The cave was violently delivered into existence by the repeated flooding and receding of the St. Joseph River. As the river carved its way through the region, it found a weak spot in the local dolomite, a rock similar to limestone but much harder to dissolve. Instead of wearing it away drop by drop, the river forced its way through, scouring and eroding the rock to create underground passages. Over time, swirling floodwaters and rushing currents hollowed out the cave, shaping it into the small but fascinating geological anomaly it is today.
The cave is at least 25,000 years old, and of course, that's only the beginning of the story.
In the years following the formation of Bear Cave and the settlement of Michigan, Bear Cave developed stalactites and protected ancient fossils and alloys. Later, when the river flooded and carved out even more of the rock than it had originally, it laid bare those fossils, and many of them are still visible. An ancient jawbone is as much a part of the wall of the cave as it is something to view within the cavern.
During the years when the Underground Railroad ran through Michigan, the cave became a cool hideout on warm Michigan nights, and a tour of the cave's abbreviated tunnels reveal alcoves that almost feel like historic little bedrooms. A sign warns tourists not to swim in a deeply formed pool that forms something a lot like a natural bathtub.
Ecologically, Bear Cave has become home to the largest population of Eastern Pipistrelle bats in Lower Michigan, but don't worry, you're not likely to run into any during the daytime.
In the years after the Civil War, Bear Cave became another kind of hiding place altogether when a set of Ohio bank robbers stashed their loot for a time in the faraway cave. The incident is said to have become the inspiration for the classic 1903 short film, The Great Train Robbery, a wildly successful early movie, and one of the longest films at its time - a whole twelve minutes.
Today, Bear Cave is the centerpiece of the Bear Cave Resort - a campground getaway with a pool, boat rentals, group games, and hiking trails. The entrance to the cave is through the resort's gift shop.

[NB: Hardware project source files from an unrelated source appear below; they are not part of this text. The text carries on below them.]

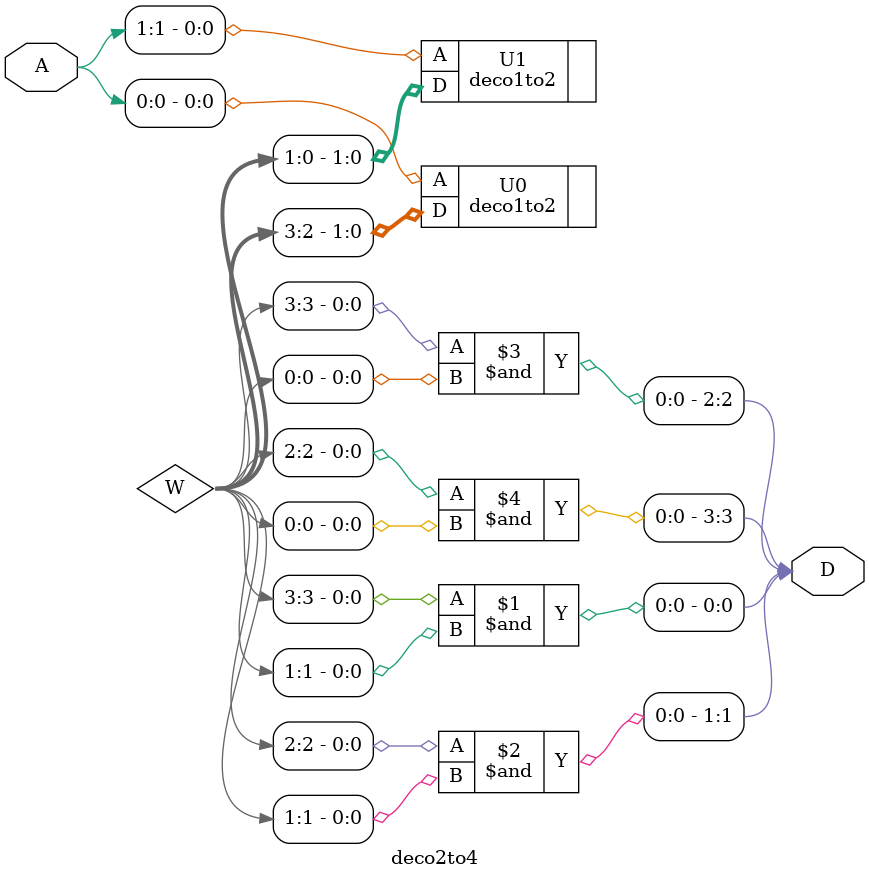
<source format=v>
`include "decoder1to2.v"

module deco2to4(A,D);

    input [0:1] A;
    output [3:0] D;

    wire  [3:0] W;

    deco1to2 U0(.A(A[0]), .D(W[3:2]));
    deco1to2 U1(.A(A[1]), .D(W[1:0]));

    assign D[0] = W[3] & W[1];
    assign D[1] = W[2] & W[1];
    assign D[2] = W[3] & W[0];
    assign D[3] = W[2] & W[0]; 
 
endmodule

</source>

Or at least it was until recently.
Traditional karstic caves are not prone to rapid changes, carved as they are by persistent water droplets doing work across centuries and millennia. But Bear Cave is different, a living and growing cave carved continuously by a river that rises and falls. Over the centuries, the flowing river has unearthed new artifacts and built new tunnels. More recently, high water has knocked out one of the cave's walls and has started the process of collapsing the thing altogether.
Beautiful natural places have been threatened by manmade climate disasters for a long time, but this isn't one of those. If Bear Cave is destroyed, it will be at nature's own whims. Caves of this type are transient in all circumstances.
The people at the Bear Cave Resort are doing everything they can to stabilize and reopen Bear Cave but have yet to provide a date for the cave's reopening. When it does, it probably won't be what it used to be.
Of course, a thing isn't beautiful just because it lasts.
We were fortunate enough to visit the cave in June 2024 - just a month before the river washed it out. When - and if - the cave reopens, you should visit it too. If Bear Cave goes away, there's not another one anywhere near us.
I'll warn you: it's not the biggest cave I've ever been in. Actually, it's the smallest.
But it's also the nearest: a historic curiosity, an ecological marvel, and a geological miracle right in our own backyard for as long as it will endure.